Ao longo destes últimos 2 dias só se têm ouvido jornalistas e políticos a criticar
os ataques perpetrados em Paris contra a revista satírica, contra o que chamaram de “liberdade de imprensa”. Nenhum dos que ouvi de diversos países focou a indecência dos desenhos dessa revista. Desenhos indecorosos ao máximo, com um desrespeito total pelos sentimentos religiosos de bilhões de pessoas, achincalhando o que há de mais sacro na Fé de diversos credos, mostrando da parte dos seus autores uma total ausência de valores.
Finalmente encontrei neste artigo um eco de alguém que estuda as causas que levaram
a tal acto extremo, pegar em armas para acabar com isso. Como católica, condeno o uso da violência. Ao ver desenhos desses que muito me incomodaram, a minha atitude
foi fazer uma hora de adoração em reparação pelas ofensas feitas a Deus, isto é repetir
o que Francisco, que viu Nossa Senhora em Fátima, fazia: consolar a Deus por tantos ultrajes da humanidade.
Manuela Strehl

António da Cunha Duarte Justo disse...

Para terem uma ideia do que aqui se fala coloco um link que dá acesso às caricaturas.
https://www.google.pt/search?q=charlie+hebdo&source=lnms&tbm=isch&sa=X&ei=jbitVMHwPISAUdOFgogD&ved=0CAgQ_AUoAQ&biw=1349&bih=599

Anónimo disse...

Li o seu artigo/pensamento e permita-me parabenizá-lo pela clareza e independência de espírito. É das poucos pessoas desde a passada quarta-feira que vejo tentar perceber a génese do problema ao invés de estritamente o ostracizar colando-o a credos ou a raças.

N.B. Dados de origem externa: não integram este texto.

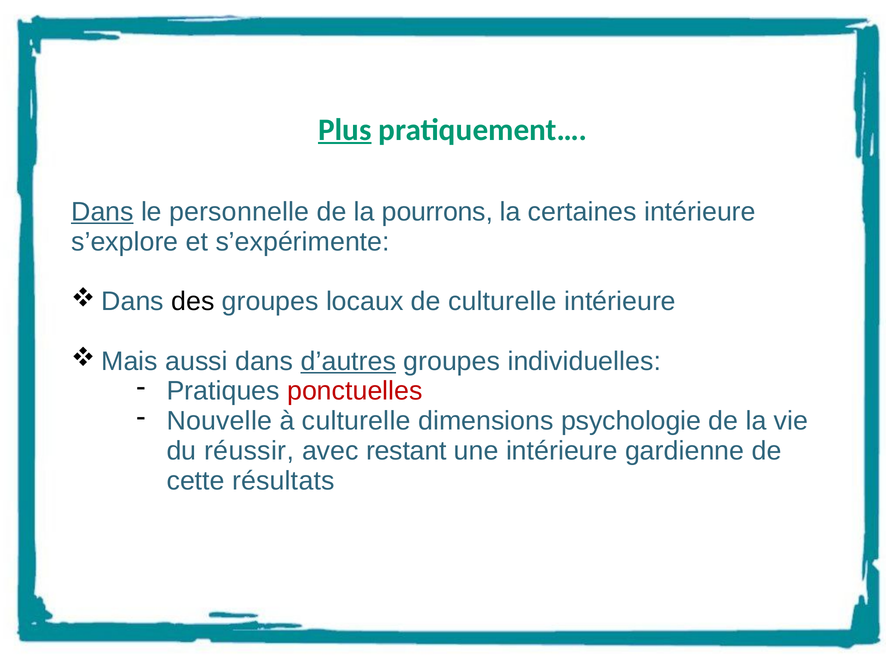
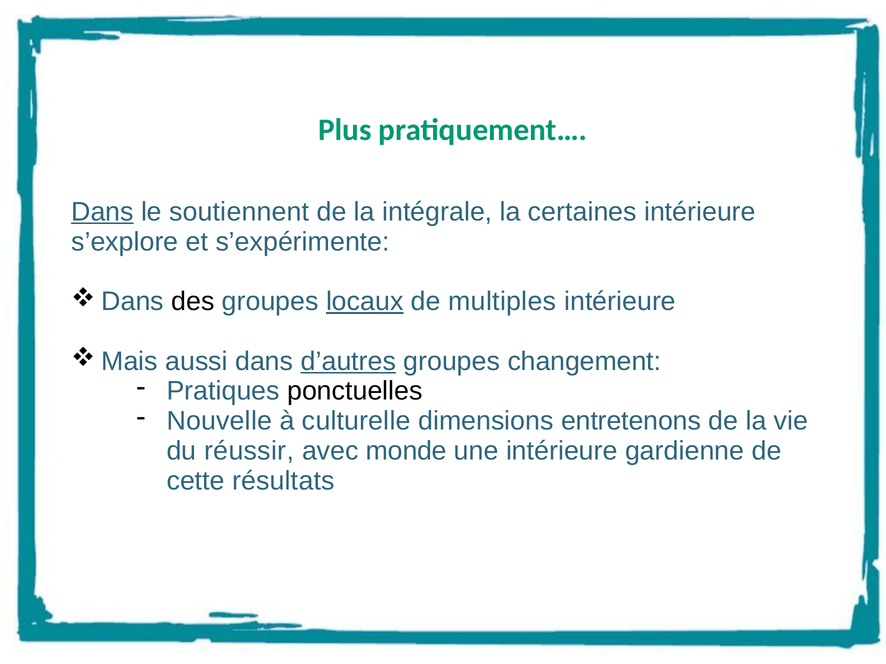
Plus underline: present -> none
personnelle: personnelle -> soutiennent
pourrons: pourrons -> intégrale
locaux underline: none -> present
de culturelle: culturelle -> multiples
individuelles: individuelles -> changement
ponctuelles colour: red -> black
psychologie: psychologie -> entretenons
restant: restant -> monde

Nunca o velho cliché de que “a nossa liberdade termina onde começa a do outro” deveria ter sido tão utilizado como esta semana… mas ainda não ouvi um único jornalista a fazê-lo.

Já a pegar em cartazes dizendo-se “je suis qualquer lixo que por aí ande”… nisso foram os primeiros.

Não valido os actos de assassínio cometidos, condeno-os, abomino-os. Mas procura entender o porquê.
Filipe Sousa

António da Cunha Duarte Justo disse...

O meu agradecimento pelos comentários. Em breve colocarei um outro artigo sobre o assunto.
Recebi emails de amigos que leram o artigo e se colocam o problema do futuro como um problema de diálogo.
O diálogo continuará numa estratégia de confrontação de forças, atendendo à filosofia dialética que nos domina e seguida por ideologias seculares, científicas e religiosas não exceptuando os ideólogos do estado republicano laico versus religião. Por isso defendo a ideia de se propagar uma perspectiva de complementaridade e a-perspectiva de se encarar a realidade. Assim tudo se orientaria sob o prisma da inclusão e de uma premissa de tratamento que partiria da perspectiva do todo para o indivíduo.
Já a Bíblia ao falar de “Dois pesos e duas medidas”, Deuteronómio 25:13-16, alerta para esta constante da história. Cada um coloca o seu critério com maior peso na balança do argumentar e do modo de tratar os outros.